## Instructions to follow:
Return every row below word for word, leaving out the pictures.

(Source data)

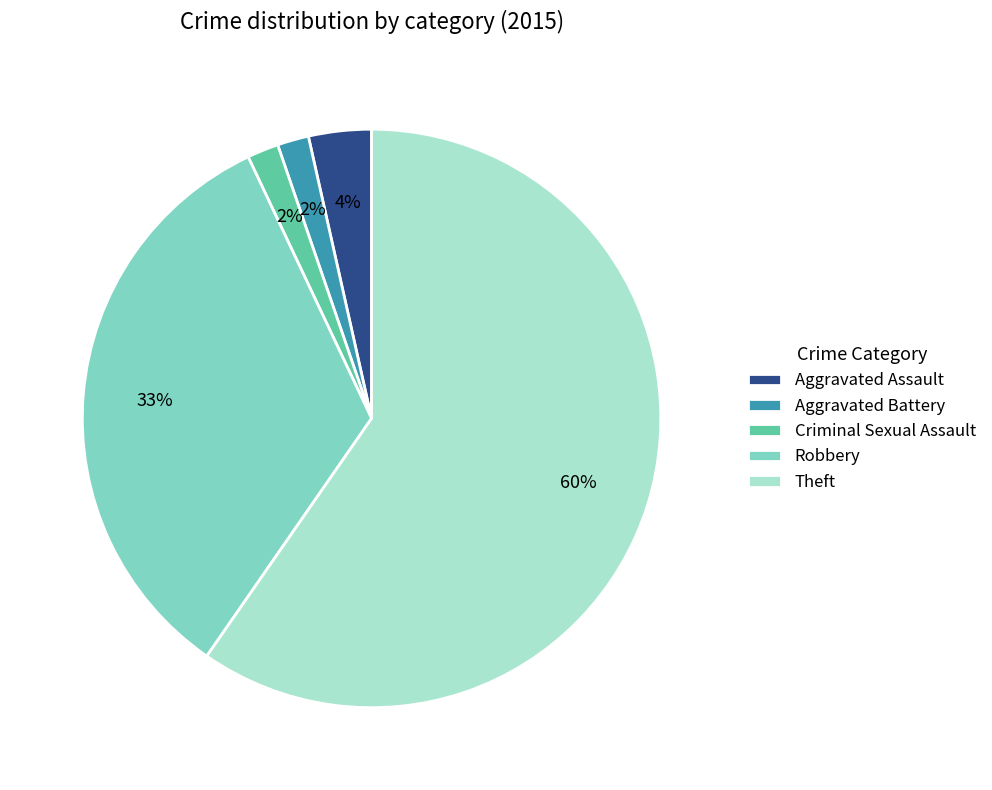

To the nearest percent, what is the combined percentage of Aggravated Battery and Robbery?

35%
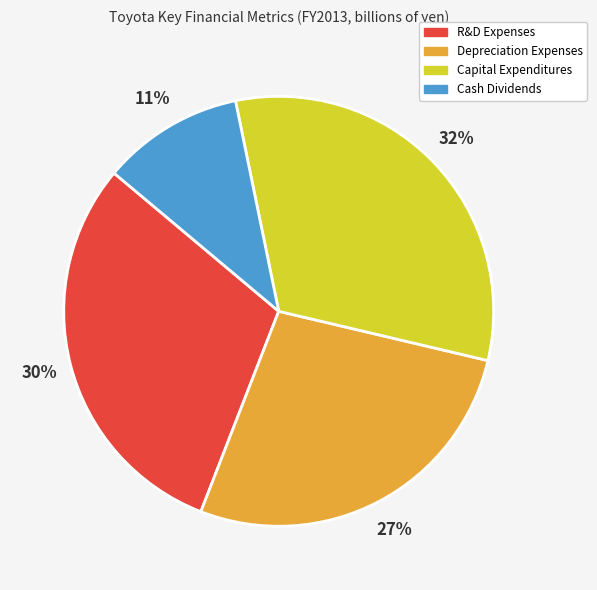

True or false: R&D Expenses accounts for 24% of the total.

False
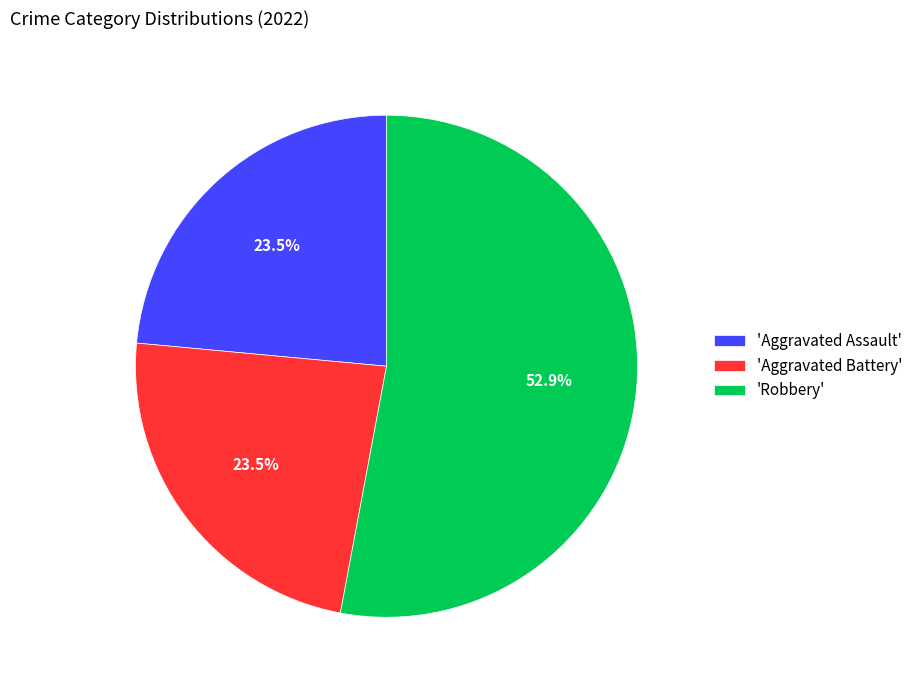

Between 'Aggravated Battery' and 'Robbery', which is larger?

'Robbery'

## Answer area:
To the nearest percent, what is the combined percentage of Aggravated Battery and Robbery?

35%

True or false: R&D Expenses accounts for 24% of the total.

False

Between 'Aggravated Battery' and 'Robbery', which is larger?

'Robbery'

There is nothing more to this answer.